* **Exercise aim**
Pick out every line in the data below that contains the string "Aggravated". Case must match.

* **The records**

- - -

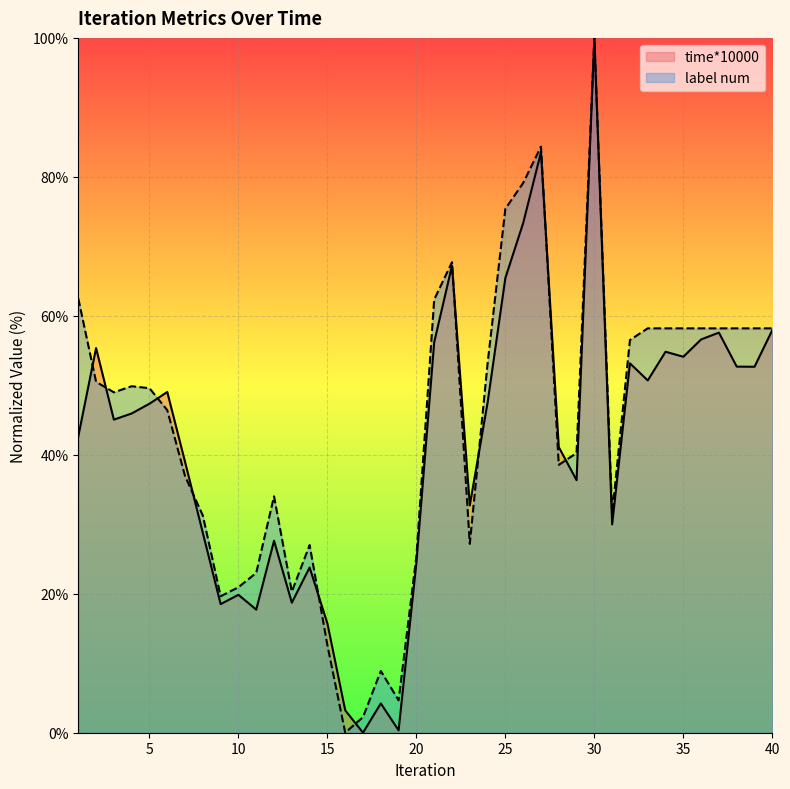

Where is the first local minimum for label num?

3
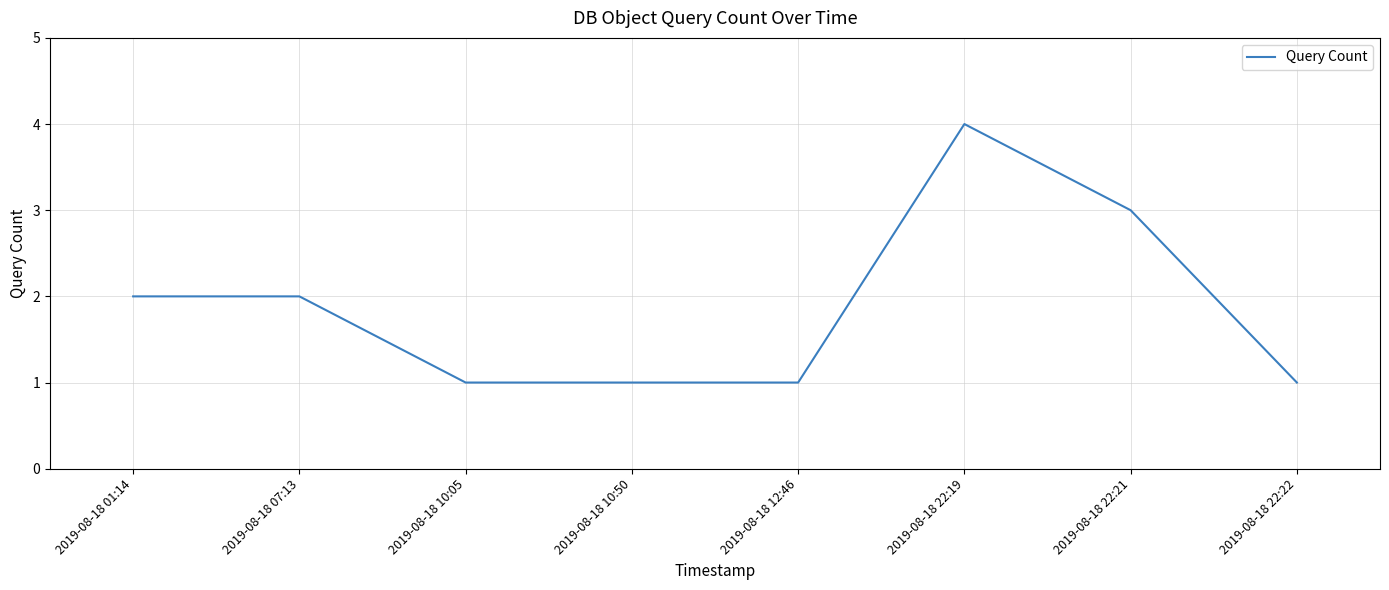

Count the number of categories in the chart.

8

- - -

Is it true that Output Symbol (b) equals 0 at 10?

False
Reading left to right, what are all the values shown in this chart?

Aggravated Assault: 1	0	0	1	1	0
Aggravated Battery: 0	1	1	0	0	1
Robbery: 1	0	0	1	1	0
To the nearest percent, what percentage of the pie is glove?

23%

- - -

* **Result of this task**
Aggravated Assault: 1	0	0	1	1	0
Aggravated Battery: 0	1	1	0	0	1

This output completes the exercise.